(DATASET RECORDS)

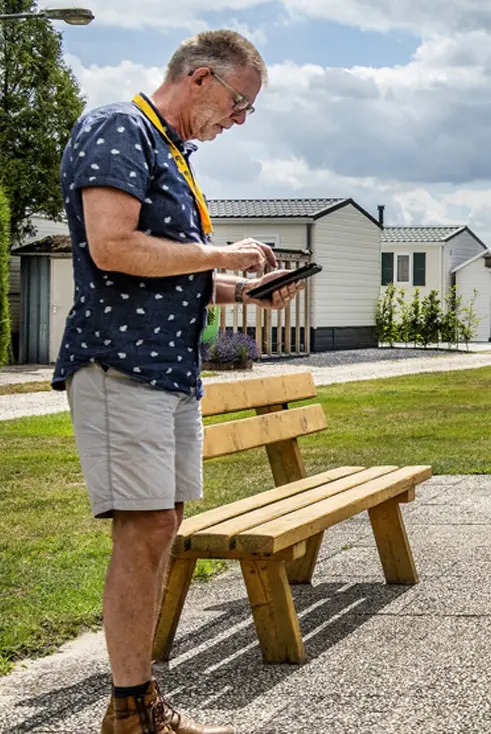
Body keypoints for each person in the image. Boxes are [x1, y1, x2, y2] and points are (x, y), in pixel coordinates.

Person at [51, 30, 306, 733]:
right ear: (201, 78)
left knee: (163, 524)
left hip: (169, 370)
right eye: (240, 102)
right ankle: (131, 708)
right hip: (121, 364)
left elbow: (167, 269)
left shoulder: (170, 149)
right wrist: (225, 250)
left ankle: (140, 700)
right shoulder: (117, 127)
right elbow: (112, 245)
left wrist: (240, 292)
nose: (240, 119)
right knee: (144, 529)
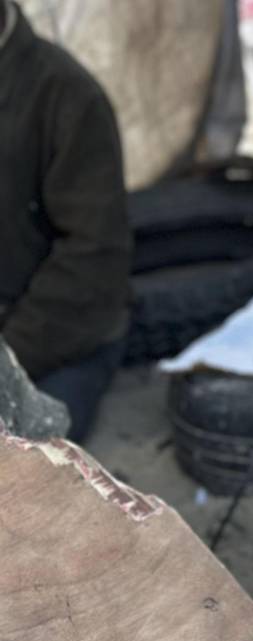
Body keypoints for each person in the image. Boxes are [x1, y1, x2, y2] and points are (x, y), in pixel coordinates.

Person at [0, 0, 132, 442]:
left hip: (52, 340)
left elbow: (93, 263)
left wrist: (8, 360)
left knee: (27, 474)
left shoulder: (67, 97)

(End DATASET RECORDS)
(DATASET RECORDS)

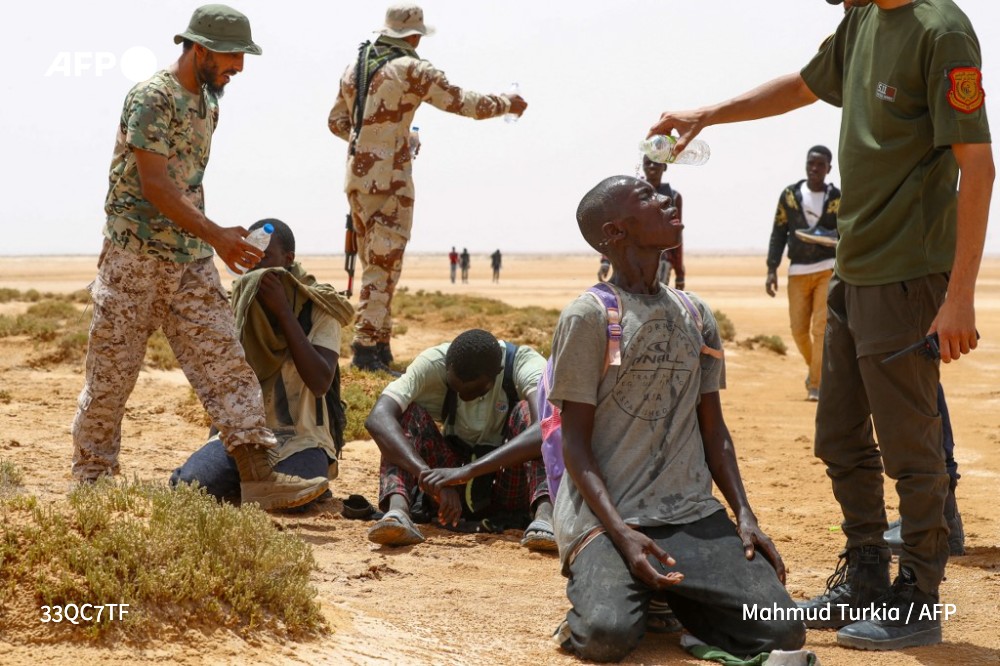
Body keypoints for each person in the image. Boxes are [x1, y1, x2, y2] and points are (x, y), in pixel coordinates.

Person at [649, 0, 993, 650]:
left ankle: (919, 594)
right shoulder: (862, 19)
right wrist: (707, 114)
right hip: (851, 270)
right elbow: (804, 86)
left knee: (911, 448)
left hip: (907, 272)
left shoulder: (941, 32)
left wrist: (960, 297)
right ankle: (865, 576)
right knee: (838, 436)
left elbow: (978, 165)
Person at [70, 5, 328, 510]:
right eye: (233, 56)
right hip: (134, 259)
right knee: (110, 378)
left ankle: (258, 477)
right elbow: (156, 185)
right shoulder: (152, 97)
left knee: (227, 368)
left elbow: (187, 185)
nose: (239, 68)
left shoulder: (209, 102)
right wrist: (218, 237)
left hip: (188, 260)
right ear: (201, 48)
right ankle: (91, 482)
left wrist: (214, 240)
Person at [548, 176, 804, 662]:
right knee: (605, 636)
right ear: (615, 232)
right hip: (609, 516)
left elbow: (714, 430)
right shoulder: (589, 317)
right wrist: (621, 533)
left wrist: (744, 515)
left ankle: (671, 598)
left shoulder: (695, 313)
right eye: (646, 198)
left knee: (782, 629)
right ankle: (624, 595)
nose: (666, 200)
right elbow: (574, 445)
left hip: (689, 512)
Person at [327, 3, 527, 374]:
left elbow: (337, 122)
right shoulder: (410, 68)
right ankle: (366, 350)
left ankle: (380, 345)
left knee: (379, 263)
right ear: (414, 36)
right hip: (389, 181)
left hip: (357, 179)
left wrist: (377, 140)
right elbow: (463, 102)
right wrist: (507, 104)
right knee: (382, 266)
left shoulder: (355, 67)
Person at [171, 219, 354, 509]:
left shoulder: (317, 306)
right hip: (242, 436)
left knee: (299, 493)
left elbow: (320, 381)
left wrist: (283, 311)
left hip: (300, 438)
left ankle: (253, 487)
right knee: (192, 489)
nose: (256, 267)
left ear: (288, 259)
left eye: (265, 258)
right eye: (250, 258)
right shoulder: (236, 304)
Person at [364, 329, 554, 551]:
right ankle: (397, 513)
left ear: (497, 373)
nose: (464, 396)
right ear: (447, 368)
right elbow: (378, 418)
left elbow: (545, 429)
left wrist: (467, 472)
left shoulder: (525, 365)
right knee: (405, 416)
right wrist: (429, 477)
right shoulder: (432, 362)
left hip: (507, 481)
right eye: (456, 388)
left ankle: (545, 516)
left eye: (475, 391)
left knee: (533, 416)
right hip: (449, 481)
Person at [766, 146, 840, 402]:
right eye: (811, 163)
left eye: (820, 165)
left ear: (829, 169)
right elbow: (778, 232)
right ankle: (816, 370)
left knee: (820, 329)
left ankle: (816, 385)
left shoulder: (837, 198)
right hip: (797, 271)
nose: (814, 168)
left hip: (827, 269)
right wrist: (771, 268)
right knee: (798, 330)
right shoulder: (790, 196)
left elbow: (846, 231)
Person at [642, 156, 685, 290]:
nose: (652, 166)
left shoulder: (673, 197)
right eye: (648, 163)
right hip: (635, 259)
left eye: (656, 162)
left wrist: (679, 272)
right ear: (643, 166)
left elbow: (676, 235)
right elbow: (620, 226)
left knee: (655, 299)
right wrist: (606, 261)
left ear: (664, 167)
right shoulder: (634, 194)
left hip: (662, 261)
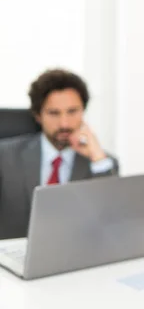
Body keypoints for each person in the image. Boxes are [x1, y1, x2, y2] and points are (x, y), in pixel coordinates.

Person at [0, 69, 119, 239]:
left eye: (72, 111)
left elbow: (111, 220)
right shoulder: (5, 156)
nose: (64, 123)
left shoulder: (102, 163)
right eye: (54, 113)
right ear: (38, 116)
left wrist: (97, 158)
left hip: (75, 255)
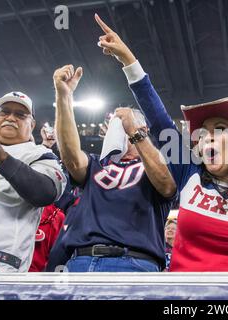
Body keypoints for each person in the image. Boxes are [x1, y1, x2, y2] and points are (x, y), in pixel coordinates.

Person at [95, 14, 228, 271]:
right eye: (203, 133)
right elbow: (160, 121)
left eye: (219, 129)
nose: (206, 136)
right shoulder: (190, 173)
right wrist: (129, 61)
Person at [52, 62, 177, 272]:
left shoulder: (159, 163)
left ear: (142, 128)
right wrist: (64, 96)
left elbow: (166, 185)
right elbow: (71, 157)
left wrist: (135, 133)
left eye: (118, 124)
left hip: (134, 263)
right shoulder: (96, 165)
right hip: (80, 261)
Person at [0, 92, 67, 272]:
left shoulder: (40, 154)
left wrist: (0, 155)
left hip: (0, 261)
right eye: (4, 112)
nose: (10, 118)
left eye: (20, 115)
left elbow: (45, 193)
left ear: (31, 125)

(End DATASET RECORDS)
(DATASET RECORDS)

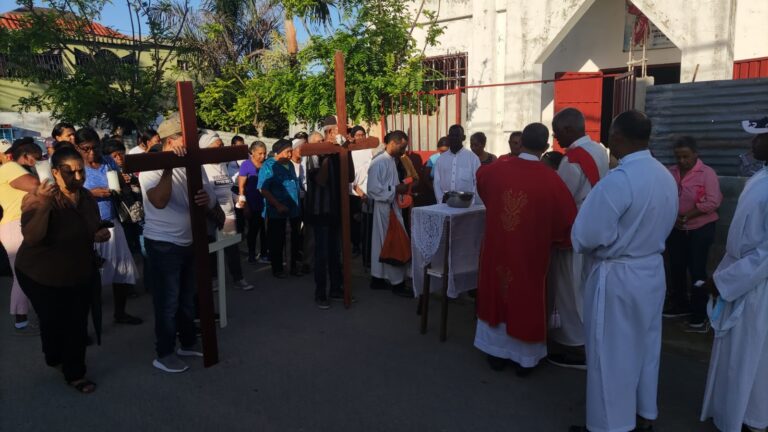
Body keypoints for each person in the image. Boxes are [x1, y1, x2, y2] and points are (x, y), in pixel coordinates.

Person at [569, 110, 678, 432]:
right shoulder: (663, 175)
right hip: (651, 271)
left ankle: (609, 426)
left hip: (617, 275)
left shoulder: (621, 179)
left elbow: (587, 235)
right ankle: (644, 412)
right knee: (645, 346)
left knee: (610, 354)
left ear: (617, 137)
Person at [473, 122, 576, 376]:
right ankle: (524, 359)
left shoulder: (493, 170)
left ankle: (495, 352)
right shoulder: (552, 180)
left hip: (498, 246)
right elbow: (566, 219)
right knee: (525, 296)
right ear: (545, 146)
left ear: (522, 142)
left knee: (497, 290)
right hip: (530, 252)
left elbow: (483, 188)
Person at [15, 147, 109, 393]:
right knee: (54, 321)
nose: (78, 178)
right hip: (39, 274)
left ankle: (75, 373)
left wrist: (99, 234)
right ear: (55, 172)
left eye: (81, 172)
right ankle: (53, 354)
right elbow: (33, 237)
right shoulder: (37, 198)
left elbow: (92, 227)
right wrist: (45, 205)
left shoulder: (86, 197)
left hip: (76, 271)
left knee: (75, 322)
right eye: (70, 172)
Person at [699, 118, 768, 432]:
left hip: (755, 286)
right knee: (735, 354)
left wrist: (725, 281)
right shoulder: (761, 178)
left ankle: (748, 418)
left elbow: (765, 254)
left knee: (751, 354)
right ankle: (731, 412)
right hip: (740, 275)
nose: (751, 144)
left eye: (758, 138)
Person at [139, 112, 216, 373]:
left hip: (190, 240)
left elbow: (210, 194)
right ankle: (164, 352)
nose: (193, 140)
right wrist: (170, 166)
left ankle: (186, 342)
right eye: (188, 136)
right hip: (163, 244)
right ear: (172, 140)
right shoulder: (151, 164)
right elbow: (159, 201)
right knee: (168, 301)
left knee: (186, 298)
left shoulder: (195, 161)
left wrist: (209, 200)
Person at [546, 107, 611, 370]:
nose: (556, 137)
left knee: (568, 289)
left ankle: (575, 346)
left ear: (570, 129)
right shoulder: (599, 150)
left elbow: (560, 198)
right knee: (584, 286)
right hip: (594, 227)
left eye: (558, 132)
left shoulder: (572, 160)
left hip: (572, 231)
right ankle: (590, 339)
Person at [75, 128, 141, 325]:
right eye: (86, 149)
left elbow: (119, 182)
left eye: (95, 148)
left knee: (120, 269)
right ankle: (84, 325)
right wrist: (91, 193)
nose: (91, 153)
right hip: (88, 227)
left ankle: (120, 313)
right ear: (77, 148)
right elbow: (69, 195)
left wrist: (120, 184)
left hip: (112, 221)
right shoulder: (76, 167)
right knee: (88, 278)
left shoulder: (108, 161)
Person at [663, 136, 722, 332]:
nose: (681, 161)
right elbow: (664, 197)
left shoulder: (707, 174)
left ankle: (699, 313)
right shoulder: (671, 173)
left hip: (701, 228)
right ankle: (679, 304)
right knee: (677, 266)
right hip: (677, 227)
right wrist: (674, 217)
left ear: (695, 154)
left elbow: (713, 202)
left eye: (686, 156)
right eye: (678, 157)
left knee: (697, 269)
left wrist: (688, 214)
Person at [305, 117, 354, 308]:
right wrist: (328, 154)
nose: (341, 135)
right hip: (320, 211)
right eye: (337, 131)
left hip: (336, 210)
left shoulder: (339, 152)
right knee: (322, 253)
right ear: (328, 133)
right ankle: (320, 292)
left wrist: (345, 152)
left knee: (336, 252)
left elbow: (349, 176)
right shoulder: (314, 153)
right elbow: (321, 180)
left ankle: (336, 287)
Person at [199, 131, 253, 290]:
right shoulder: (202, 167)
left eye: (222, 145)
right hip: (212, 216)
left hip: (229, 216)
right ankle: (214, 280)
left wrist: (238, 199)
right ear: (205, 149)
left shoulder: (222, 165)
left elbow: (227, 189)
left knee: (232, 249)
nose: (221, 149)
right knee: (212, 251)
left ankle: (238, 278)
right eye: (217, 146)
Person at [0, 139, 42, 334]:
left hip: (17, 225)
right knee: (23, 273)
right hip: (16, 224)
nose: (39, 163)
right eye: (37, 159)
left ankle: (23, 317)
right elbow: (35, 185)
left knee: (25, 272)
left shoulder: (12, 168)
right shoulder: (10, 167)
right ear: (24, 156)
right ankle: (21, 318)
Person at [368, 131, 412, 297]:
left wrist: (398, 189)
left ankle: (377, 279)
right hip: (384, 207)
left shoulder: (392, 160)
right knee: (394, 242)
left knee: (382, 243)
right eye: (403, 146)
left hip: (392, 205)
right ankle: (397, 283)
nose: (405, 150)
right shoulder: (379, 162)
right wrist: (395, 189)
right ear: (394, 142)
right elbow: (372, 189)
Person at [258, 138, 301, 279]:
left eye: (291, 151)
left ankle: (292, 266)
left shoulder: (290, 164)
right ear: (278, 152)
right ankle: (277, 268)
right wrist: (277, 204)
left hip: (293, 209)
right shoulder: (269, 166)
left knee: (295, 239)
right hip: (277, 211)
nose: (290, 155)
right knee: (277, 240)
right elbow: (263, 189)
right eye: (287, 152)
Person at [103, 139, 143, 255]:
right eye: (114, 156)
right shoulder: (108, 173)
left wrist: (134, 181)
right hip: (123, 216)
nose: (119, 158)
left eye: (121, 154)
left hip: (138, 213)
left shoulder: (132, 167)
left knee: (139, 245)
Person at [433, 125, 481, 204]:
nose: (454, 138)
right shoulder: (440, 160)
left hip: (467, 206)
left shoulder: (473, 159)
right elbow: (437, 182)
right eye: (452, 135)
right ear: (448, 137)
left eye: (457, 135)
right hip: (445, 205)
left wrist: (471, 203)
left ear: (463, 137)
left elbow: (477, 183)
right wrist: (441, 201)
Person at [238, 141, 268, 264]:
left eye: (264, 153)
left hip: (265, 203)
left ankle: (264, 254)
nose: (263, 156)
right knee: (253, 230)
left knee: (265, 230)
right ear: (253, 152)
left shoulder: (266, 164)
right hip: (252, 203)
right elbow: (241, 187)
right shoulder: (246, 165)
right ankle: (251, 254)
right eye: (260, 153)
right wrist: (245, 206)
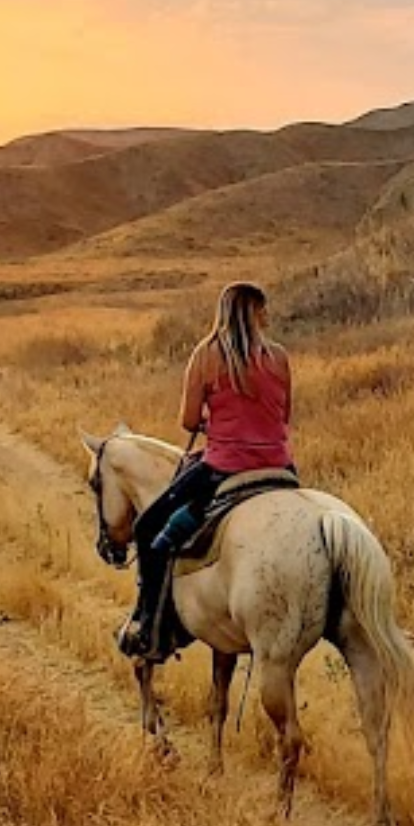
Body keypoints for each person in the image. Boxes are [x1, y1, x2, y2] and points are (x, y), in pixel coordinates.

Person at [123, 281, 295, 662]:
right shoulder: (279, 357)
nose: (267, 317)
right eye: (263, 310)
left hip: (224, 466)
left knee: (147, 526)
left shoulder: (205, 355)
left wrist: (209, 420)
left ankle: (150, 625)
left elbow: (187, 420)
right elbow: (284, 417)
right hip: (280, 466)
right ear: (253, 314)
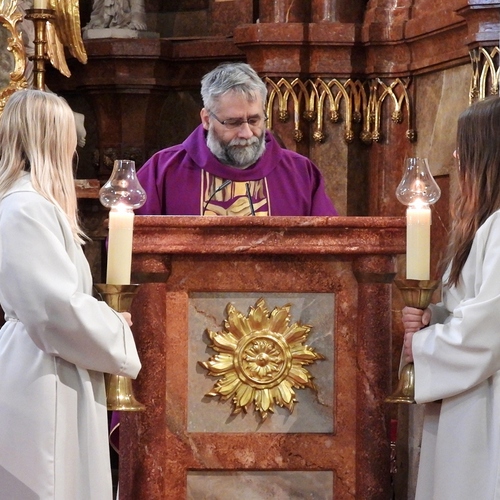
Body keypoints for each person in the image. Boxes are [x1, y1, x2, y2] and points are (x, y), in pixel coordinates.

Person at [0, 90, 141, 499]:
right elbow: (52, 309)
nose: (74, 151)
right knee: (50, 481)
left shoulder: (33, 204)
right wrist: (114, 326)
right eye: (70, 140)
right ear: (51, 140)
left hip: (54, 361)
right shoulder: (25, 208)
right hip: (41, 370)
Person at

(End DATASET RECORDS)

DIRECTIONS FOR THIS TASK => Only the lines above from the line containing "right eye: (203, 133)" through the line containing "left eye: (118, 124)" should be retyped, exactly and with both ends included.

RESULT OF THIS TASK =>
right eye: (203, 133)
right elbow: (160, 121)
left eye: (219, 129)
nose: (206, 136)
right shoulder: (190, 173)
right wrist: (129, 61)
Person at [52, 62, 177, 272]:
left shoulder: (159, 163)
left ear: (142, 128)
right wrist: (64, 96)
left elbow: (166, 185)
right elbow: (71, 157)
left wrist: (135, 133)
left eye: (118, 124)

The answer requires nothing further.